Who: Performeclic and the French Data Protection Authority (CNIL)’s restricted committee
Where: France
When: 7 December 2020
What happened:
Performeclic is a very small company employing two employees and whose activity is to send commercial prospecting by e-mail on behalf of advertisers.
On June 2019, the Signal Spam association, which collects reports from internet users concerning the receipt of unsolicited emails, informed the French Data Protection Authority (CNIL) that the Performeclic company regularly appears at the top of the ranking of companies issuing the most messages reported as “spam” by French Internet users.
On 7 December 2020, the CNIL ruled that Performeclic had breached the French Post and Electronic Communications Code (Code des Postes et des Communications Electroniques (CPCE)) and five of its obligations under the General Data Protection Regulation n°2016/679 (GDPR), namely:
- Non-compliance with the obligation to obtain the consent of individuals before sending prospecting e-mails (Article L. 34-5 CPCE)The company was unable to prove the existence of valid consent from the persons prospected, although the sending of commercial prospecting by electronic means is at the heart of the company’s activity.
- Non-compliance with the principle of data minimisation (Article 5-1(c) GDPR)The company keeps data not necessary for sending the electronic commercial prospecting, such as the telephone number of the prospects.
- Non-compliance with the obligation to limit data retention (Article 5-1(e) GDPR)The company keeps prospect data for an excessive period, i.e. more than three years from the simple opening of the prospecting e-mails, without any further action on the part of the persons concerned (e.g. without clicking on one of the links in the prospecting e-mails).
- Non-compliance with the obligation to inform individuals (Article 14 GDPR) The information at the bottom of prospecting e-mails addressed to persons whose personal data have been collected indirectly is not complete as it does not specify the identity of the controller, its legal basis, the categories of personal data concerned, the data retention, the rights of individuals, etc.

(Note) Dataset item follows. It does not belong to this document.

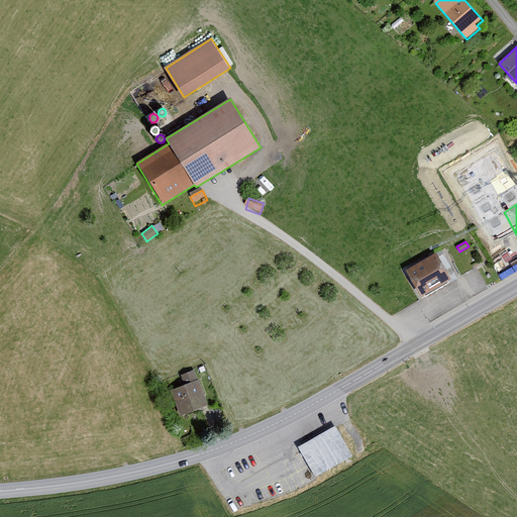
[(436,254),(406,272),(421,298),(451,280),(436,254)]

Moreover, no additional information method is implemented by the company to provide complete information to the persons concerned.
- Non-compliance with the obligation to give individuals the right of opposition (Article 21(2) GDPR)The company does not allow the approached persons to effectively oppose to the use of their data.
- Non-compliance with the contractual framework for relations with a subcontractor (Article 28 GDPR)The CNIL noticed the absence of mandatory clauses in the contract concluded between the company and its hosting provider, such as to ensure that persons authorised to process personal data are committed to confidentiality.
Why this matters:
Firstly, in making its decision public, the CNIL points out the importance of the obligation to obtain the consent of the persons before sending prospecting e-mails and to be able to provide proof of such consent. Secondly, the CNIL points out that even small companies are concerned by the protection of personal data. However, the fine amount is small, as the CNIL explained that it took into account the size and financial situation of the company. This fine alone might not have deterred the company from stopping violating the rules, so the CNIL also sentenced the company to be liable to a penalty payment of 1,000 euros per day of delay in case of non-compliance.